BGH, 12.08.2010 - 4 StR 293/10 - Anwendbarkeit des § 111i Abs. 2 Strafprozessordnung (StPO) auf bereits vor dem 01. Januar 2007 beendete Taten

Bundesgerichtshof
Beschl. v. 12.08.2010, Az.: 4 StR 293/10
Gericht: BGH
Entscheidungsform: Beschluss
Datum: 12.08.2010
Referenz: JurionRS 2010, 22469
Aktenzeichen: 4 StR 293/10
 

Verfahrensgang:

vorgehend:

LG Münster - 17.12.2009

Verfahrensgegenstand:

Betrug u.a.

Redaktioneller Leitsatz:

§ 111i Abs. 2 StPO ist auf vor seinem Inkrafttreten am 1. Januar 2007 bereits beendete Taten nicht anwendbar.

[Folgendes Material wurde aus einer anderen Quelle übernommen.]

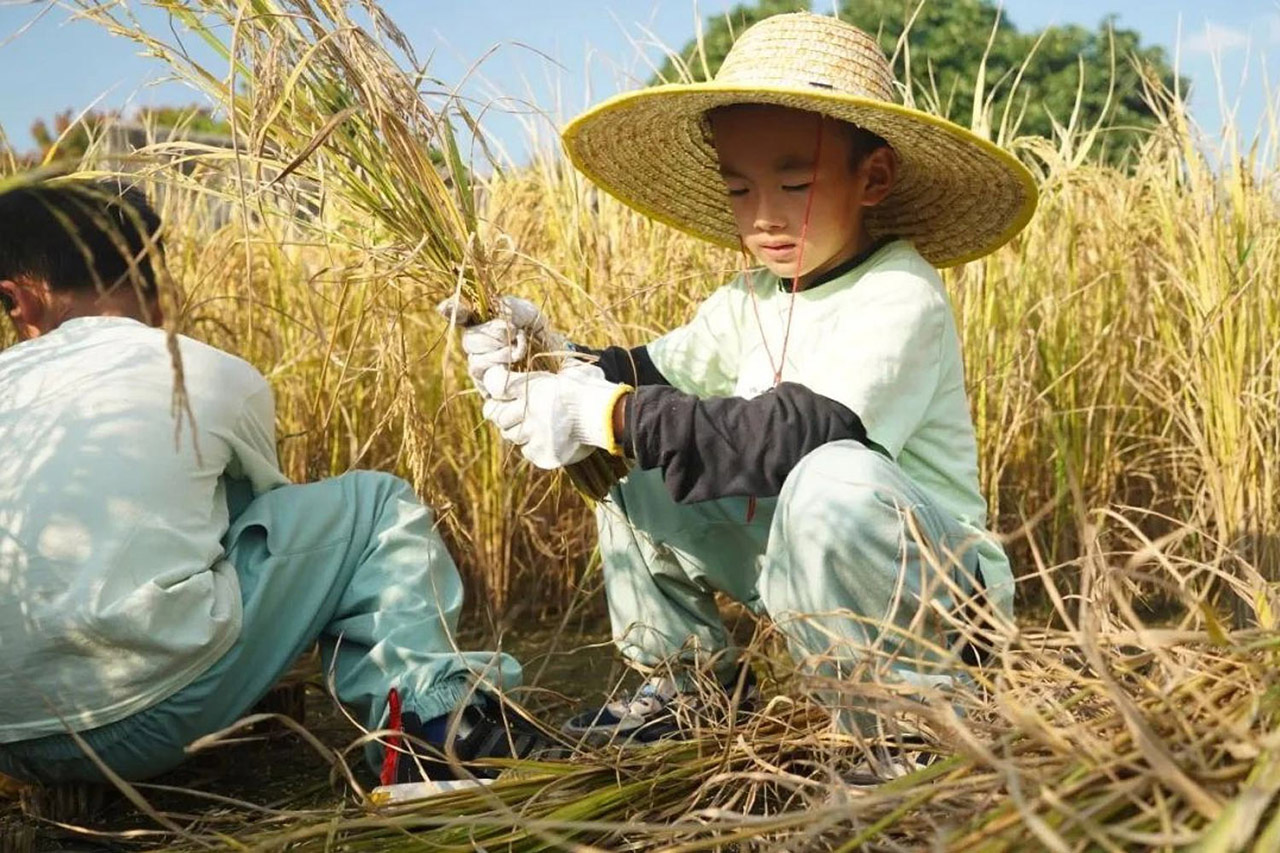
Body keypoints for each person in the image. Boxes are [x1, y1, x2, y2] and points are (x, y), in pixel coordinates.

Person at [463, 12, 1037, 745]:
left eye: (794, 183)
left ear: (875, 177)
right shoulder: (750, 300)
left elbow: (798, 433)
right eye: (739, 190)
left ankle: (909, 719)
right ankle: (691, 686)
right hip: (814, 574)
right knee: (627, 464)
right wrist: (545, 356)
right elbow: (646, 373)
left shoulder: (903, 293)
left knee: (830, 473)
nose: (763, 218)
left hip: (936, 603)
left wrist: (604, 410)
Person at [0, 179, 544, 788]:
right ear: (153, 279)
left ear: (18, 301)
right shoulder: (207, 373)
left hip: (8, 739)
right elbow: (268, 518)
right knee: (371, 508)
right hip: (142, 719)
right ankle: (428, 730)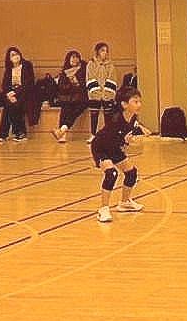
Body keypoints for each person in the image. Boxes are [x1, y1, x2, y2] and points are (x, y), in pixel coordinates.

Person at [91, 87, 154, 223]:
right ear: (124, 104)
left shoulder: (132, 117)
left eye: (139, 101)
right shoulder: (115, 119)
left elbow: (131, 128)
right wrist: (126, 142)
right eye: (135, 102)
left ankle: (125, 202)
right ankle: (103, 209)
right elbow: (112, 140)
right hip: (101, 147)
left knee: (131, 173)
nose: (139, 104)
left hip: (114, 148)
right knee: (111, 173)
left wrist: (139, 129)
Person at [0, 46, 36, 142]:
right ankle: (6, 134)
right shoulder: (9, 69)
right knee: (8, 105)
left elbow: (29, 83)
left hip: (25, 93)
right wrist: (9, 94)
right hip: (12, 93)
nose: (15, 56)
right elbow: (5, 85)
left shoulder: (27, 65)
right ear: (9, 58)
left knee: (14, 105)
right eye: (12, 55)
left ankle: (17, 132)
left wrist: (15, 93)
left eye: (16, 54)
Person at [85, 42, 119, 142]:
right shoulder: (91, 64)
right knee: (94, 114)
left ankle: (108, 135)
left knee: (108, 115)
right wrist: (97, 92)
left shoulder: (111, 65)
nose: (105, 53)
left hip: (107, 94)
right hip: (95, 94)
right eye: (102, 50)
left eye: (106, 51)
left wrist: (106, 93)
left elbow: (112, 79)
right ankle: (93, 134)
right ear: (97, 52)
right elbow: (90, 78)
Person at [51, 50, 88, 143]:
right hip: (67, 97)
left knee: (76, 109)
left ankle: (62, 130)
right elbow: (61, 87)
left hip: (81, 97)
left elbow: (85, 85)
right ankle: (63, 134)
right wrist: (70, 85)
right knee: (65, 109)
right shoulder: (65, 71)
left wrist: (76, 82)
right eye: (73, 57)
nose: (75, 59)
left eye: (77, 57)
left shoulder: (84, 69)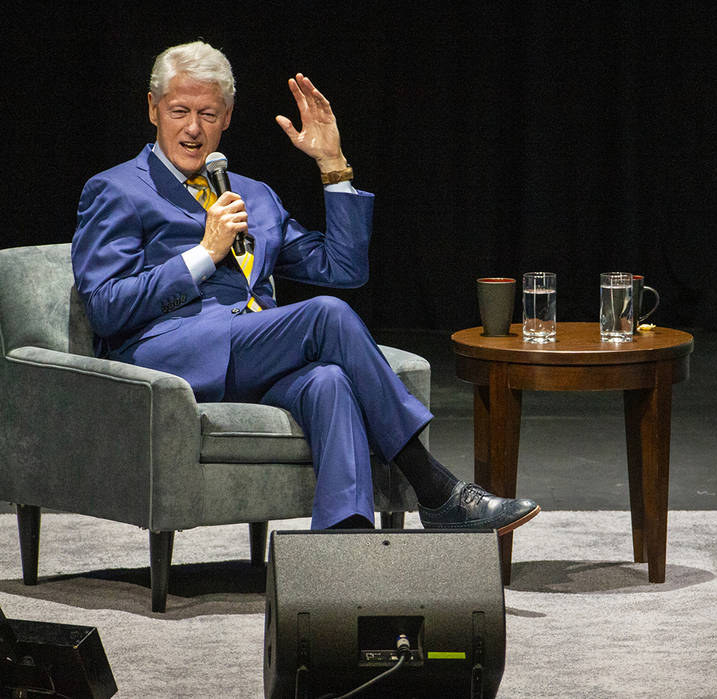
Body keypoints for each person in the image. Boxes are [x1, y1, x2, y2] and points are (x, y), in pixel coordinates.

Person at [71, 40, 540, 533]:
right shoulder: (117, 189)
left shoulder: (253, 195)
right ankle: (435, 488)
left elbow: (342, 269)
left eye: (208, 114)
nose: (193, 129)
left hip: (255, 354)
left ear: (227, 117)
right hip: (171, 357)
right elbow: (105, 307)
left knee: (329, 382)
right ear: (152, 109)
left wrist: (332, 165)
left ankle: (343, 554)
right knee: (325, 315)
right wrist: (203, 255)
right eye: (179, 111)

Der 4. Strafsenat des Bundesgerichtshofs hat
nach Anhörung des Generalbundesanwalts - zu 2. auf dessen Antrag - und nach Anhörung des Beschwerdeführers
am 12. August 2010
gemäß § 349 Abs. 2 und 4 StPO
beschlossen:

Tenor:

  1. 1.

    Auf die Revision des Angeklagten wird das Urteil des Landgerichts Münster vom 17. Dezember 2009 aufgehoben, soweit festgestellt ist, dass der Verfall des Wertersatzes wegen entgegenstehender Rechte der verletzten D. und W. (Fälle B.I.1. bis 4. der Urteilsgründe) unterbleibt sowie der Umfang des aus diesen Taten Erlangten bezeichnet ist und soweit festgestellt ist, inwieweit die verletzten D. und W. im Wege der Arrestvollziehung bereits verfügt haben. Diese Feststellungen entfallen.

  2. 2.

    Die weiter gehende Revision des Angeklagten wird verworfen.

  3. 3.

    Der Beschwerdeführer hat die Kosten des Rechtsmittels zu tragen.